A cientista Asya Rolls, do Technion (Instituto de Tecnologia de Israel), lidera o estudo que mostra por que os sentimentos influenciam e provocam doenças nas pessoas
A cientista Asya Rolls, do Technion (Instituto de Tecnologia de Israel), lidera o estudo que mostra por que os sentimentos influenciam e provocam doenças nas pessoas - Reprodução

No fim, ambos os modelos experimentais serviram para mapear o caminho da informação, com a codificação e armazenamento no córtex insular. A estratégia para entender como isso funcionava foi usar "etiquetas moleculares", capazes de denunciar o comportamento dos neurônios durante os eventos inflamatórios suscitados pela aplicação de substâncias químicas.

Ao estimular essa mesma rede neural, se obteve uma resposta imunológica semelhante àquela original, mesmo sem o estímulo químico. Os autores explicam que, com base nesses achados, é possível expandir o conceito tradicional de memória imunológica: de um fenômeno sem participação do cérebro para um que inclui essas representações neuronais da informação inflamatória.

"Sabemos que muitas doenças se desencadeiam a partir de um gatilho emocional, e há evidência de doenças psicossomáticas em todo lugar, mas nós não entendemos como elas acontecem. Por essa razão, temos pouca habilidade em lidar com elas. O entendimento que emerge a partir do nosso estudo abre uma nova possibilidade terapêutica, e até mesmo uma potencial cura ao inibir essa atividade do córtex insular", diz Rolls à reportagem.
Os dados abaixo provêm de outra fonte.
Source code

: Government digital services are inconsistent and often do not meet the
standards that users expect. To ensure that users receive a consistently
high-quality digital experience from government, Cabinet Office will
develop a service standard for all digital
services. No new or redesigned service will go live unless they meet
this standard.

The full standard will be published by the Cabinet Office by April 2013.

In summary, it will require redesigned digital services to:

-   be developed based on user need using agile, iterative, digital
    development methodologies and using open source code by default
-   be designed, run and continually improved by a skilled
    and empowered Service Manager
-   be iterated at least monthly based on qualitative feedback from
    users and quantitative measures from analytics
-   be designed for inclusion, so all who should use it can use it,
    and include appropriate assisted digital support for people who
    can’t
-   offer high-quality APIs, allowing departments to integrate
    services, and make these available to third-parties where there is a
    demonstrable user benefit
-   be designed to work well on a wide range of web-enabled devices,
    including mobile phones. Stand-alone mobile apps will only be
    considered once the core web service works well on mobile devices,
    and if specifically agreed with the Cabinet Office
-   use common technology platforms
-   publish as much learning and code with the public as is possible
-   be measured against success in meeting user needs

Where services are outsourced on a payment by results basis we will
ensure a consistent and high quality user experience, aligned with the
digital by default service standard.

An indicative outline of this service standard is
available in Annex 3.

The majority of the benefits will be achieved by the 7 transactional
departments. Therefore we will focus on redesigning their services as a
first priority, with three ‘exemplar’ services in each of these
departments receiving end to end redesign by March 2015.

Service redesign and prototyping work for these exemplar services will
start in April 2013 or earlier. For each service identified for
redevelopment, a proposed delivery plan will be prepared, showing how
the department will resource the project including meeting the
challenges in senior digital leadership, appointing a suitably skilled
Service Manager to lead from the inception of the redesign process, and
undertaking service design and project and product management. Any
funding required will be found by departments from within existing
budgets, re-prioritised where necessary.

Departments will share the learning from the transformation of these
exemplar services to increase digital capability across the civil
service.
Um desafio que permanece é entender qual seria a vantagem evolutiva de termos em nós um "software" neurológico que consegue emular doenças inflamatórias. Uma possibilidade, aventam os autores, seria a conveniência de o organismo antecipar um estímulo, preparando o corpo para o que vem a seguir, com base em pistas ambientais, como odores e imagens.

Por outro lado, como vimos, isso pode levar a situações indesejadas, como reação alérgica a flores artificiais ou reações estomacais e intestinais nos momentos mais inconvenientes.

O plano dos pesquisadores agora, revela Rolls, é entender melhor o que compõe essa memória neuronal da inflamação, o que faz uma memória ser mais neurologicamente armazenável do que outra e se outras áreas do cérebro também estão envolvidas.

"Não podemos capturar certos aspectos psicológicos em modelos animais, e por isso é importante avançarmos para estudos em humanos. Assim entenderemos, com base no que já descobrimos, se é possível atenuar essas doenças a partir da inibição da atividade cerebral", afirma a pesquisadora.